Oh, did I get a lot of unsolicited advice once I had my kids! I gently had to remind these people that I go things covered. I know that they are giving this advice because they care, but what worked for them may not work for me and my family.
This article is so spot on. Mommy truly does know best and you should feel confident doing things your way. And it always helps to get out of your comfy clothes every once in a while!
There is a lot of advice given to new moms that really isn’t helpful. I’ve always said do what is best for you and your family. 🙂
I agree there is not just one size fit all parenting! What works for one family does not work for another one. And you need to find your own groove to get through parenting. I love being a parent I would never trade it for the world.
There will always be unsolicited advice. But it is your family and you do what works best for you.

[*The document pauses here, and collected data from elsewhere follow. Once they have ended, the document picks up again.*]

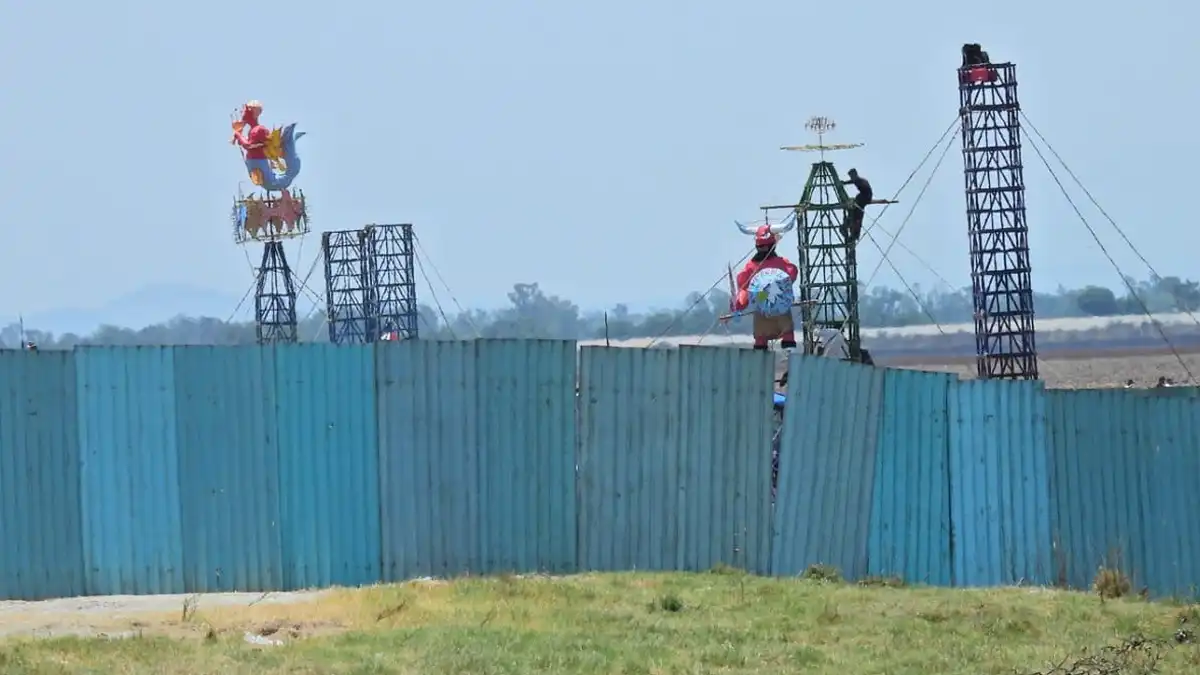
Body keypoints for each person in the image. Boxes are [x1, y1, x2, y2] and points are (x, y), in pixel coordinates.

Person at [733, 225, 799, 351]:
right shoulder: (753, 266)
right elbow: (745, 288)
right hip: (769, 302)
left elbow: (790, 274)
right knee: (764, 337)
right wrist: (739, 304)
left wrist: (740, 304)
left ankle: (786, 355)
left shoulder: (779, 263)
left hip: (774, 302)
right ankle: (766, 356)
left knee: (784, 335)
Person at [842, 168, 873, 243]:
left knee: (857, 216)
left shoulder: (861, 181)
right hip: (862, 196)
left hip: (865, 197)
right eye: (850, 176)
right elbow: (852, 181)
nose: (851, 178)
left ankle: (854, 234)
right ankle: (850, 229)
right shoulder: (856, 180)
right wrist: (845, 182)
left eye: (851, 176)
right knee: (854, 214)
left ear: (855, 174)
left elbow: (864, 187)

Everyone is different.
Great advice! I had a tough time as a new mother because I didn’t have much help and it was a huge adjustment. So important to do what is right for you.
Dawn McAlexander says
I remember when I brought my daughter home I got all kinds of advice. I made up my mind early on that I would raise her my way. I think she turned out okay.

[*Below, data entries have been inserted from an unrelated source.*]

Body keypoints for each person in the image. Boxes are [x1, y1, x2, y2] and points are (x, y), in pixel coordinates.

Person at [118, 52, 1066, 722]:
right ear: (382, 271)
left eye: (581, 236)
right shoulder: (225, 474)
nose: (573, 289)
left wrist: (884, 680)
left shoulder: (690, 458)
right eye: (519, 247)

I love this post. Such great advice. Best tip I can share with a new mom is it to totally not a competition. So true.
Claudia Krusch says
I always feel better if I get dressed for the day. I used to live in yoga pants and sweatshirts. Now I try to put together an outfit and I find I get a little spring in my step.
Annemarie LeBlanc says
I can relate to everything you’ve written in this post. I have three grown up children now and you can’t believe how my parents, grandparents and the whole hoard of in-laws hovering over me telling me to do this, don’t do that. Eventually, they gave me the space I needed and let me be the parent I am supposed to be. When my daughter got married and started her own family, I just gave her three pieces of advice – Trust your doctor, Trust in your maternal instincts and Don’t believe everything you read on the internet.
Rebecca Swenor says
This a great post for new moms. I believe parenting comes as we go and the good things we remember when we were kids. Thanks for sharing a great post.
Bonnie @wemake7 says
These are great things to remember after having kiddos. I always had people telling me a whole bunch of advice.
Mimi Green says
I agree with all of this. People think because you are a first time Mom you have no idea what you are doing. People also feel like their way is the right way. I made sure to shelter myself from the world for the first couple of weeks. I needed time to learn my baby and for my baby to learn me. That was the best thing I could have done for the both of us.